Deep Learning eliminates some of the pre-processing that is typically involved with machine learning. Using these algorithms, unstructured data, such as text and images, can be ingested and processed, and feature extraction can be automated, reducing the need for human expertise. For example, let’s say that we had a set of photos of different pets, and we wanted to categorize them by “lion”, “dog”, “chameleon”, et cetera. Deep learning algorithms can determine which features (e.g. ears) are most important to distinguish each animal from another. In machine learning, this hierarchy of features is established manually by a human expert.
Where deep learning is used?
Assisting the law
Deep learning algorithms can analyze and learn from transactional data to identify dangerous patterns that indicate possible fraudulent or criminal activity. Speech recognition, computer vision, and other deep learning applications can improve the efficiency and effectiveness of investigative analysis by extracting patterns and evidence from sound and video recordings, images, and documents, which helps law enforcement analyze large amounts of data more quickly and accurately.
Many organizations incorporate deep learning into their organizations. Deep learning algorithms can analyze and learn from transactional data to identify dangerous patterns that indicate possible fraudulent or criminal activity. . Chatbots used in a variety of applications, services, and customer service portals are a straightforward form of AI. Traditional chatbots use natural language and even visual recognition, commonly found in call center-like menus. However, more sophisticated chatbot solutions attempt to determine, through learning, if there are multiple responses to ambiguous questions. Based on the responses it receives, the chatbot then tries to answer these questions directly or route the conversation to a human user.
Virtual assistants like Apple's Siri, Amazon Alexa, or Google Assistant extends the idea of a chatbot by enabling speech recognition functionality. This creates a new method to engage users in a personalized way.
What is Computer Vision?
Computer vision works much the same as human vision, except humans have a head start. Human sight has the advantage of lifetimes of context to train how to tell objects apart, how far away they are, whether they are moving and whether there is something wrong in an image.
It is a subset of Artificial Intelligence that enables computers and systems to derive meaningful information from digital images, videos and other visual inputs and take actions or make recommendations based on that information.
How does computer vision work?
Computer Vision requires a lot of data to work. It runs analyses of data over and over until it discerns distinctions and ultimately recognizes images. For example, to train a computer to recognize automobile tires, it needs to be fed vast quantities of tire images and tire-related items to learn the differences and recognize a tire, especially one with no defects.
Machine learning and deep learning are essential technologies for computer vision. By feeding data into algorithmic models, computers can learn to distinguish one image from another. This process is helped by convolutional neural networks (CNNs), which break down images into pixels that are given tags or labels. Through a series of iterations, the computer runs convolutions and checks the accuracy of its predictions until it starts to recognize images in a way similar to humans.

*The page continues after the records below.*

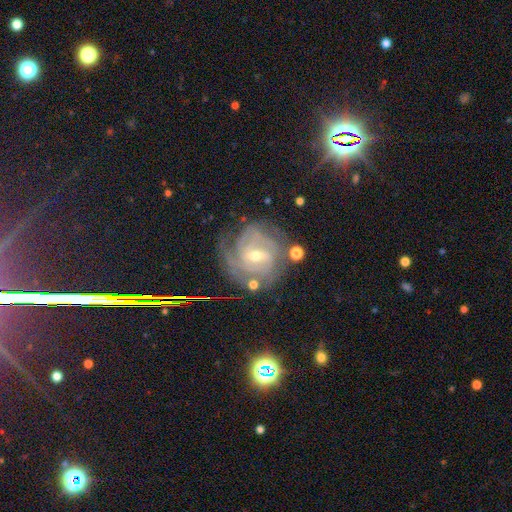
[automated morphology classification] featured or disk 87%, star or artifact 7%, smooth 6%. Down the decision tree: edge-on disk — no (97%); bar — weak (53%); spiral arms — yes (97%); spiral arm count — 3 (28%); spiral winding — tight (71%); bulge size — small (48%, tied with moderate); merging — none (68%).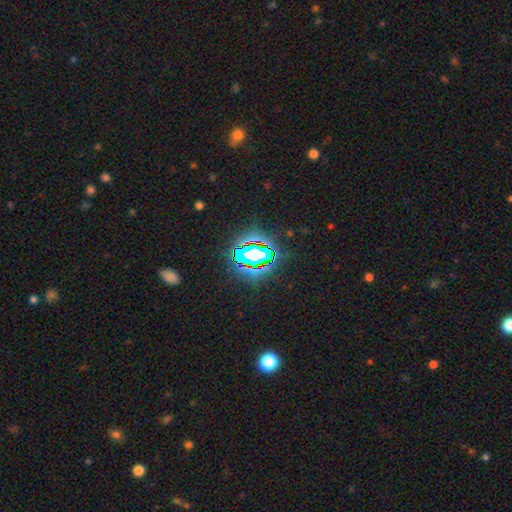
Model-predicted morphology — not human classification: Smooth or featured?
  - star or artifact: 72% *
  - smooth: 16%
  - featured or disk: 12%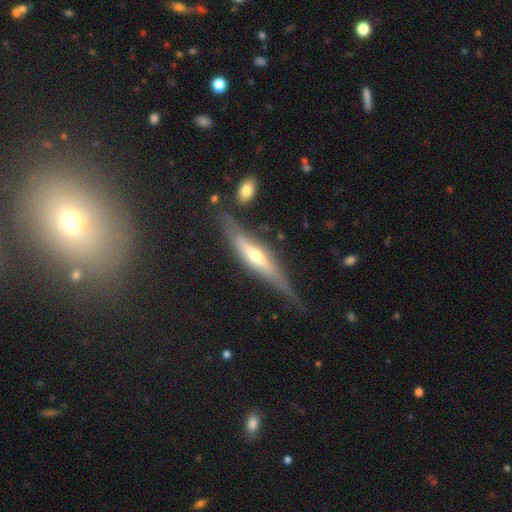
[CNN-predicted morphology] A featured or disk galaxy (68%) viewed edge-on (89%) with a rounded central bulge (78%). Merging: none (66%).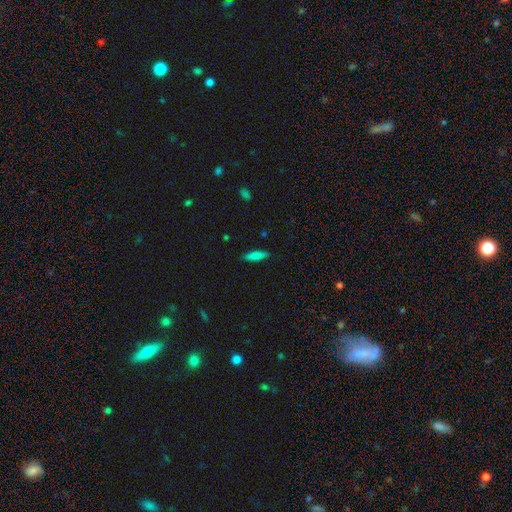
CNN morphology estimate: Smooth or featured? smooth (78%)
How rounded? cigar-shaped (67%)
Merging? none (87%)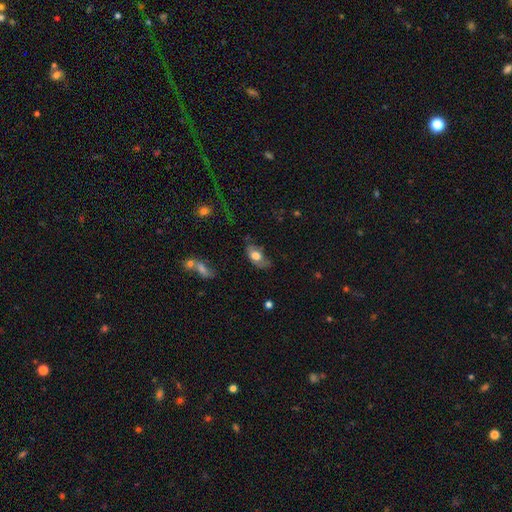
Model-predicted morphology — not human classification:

How Computer Vision and AI Help Fight Climate change?
Artificial Intelligence has a lot of applications in the modern industrial world. AI can help monitor and detect, manage, and advance environmental science technology to help fight climate change. The computer vision field of AI can also help even more with the added ability of being able to see and comprehend complex visual data that might take humans months or years to notice on their own. Computer Vision can be used to detect and monitor climate change shifting factors. By monitoring patterns that might otherwise elude the naked eye, by constant and consistent observation beyond human capability, computer vision programs can detect subtle shifts that may be a result of climate change.
One of the biggest benefits of utilizing AI in the fight against changes in Earth's climate is the ways in which AI can detect and even suggest ways to reduce carbon emissions.
One creative way to use computer vision to fight climate change is to be able to monitor and manage certain factors such as traffic flow.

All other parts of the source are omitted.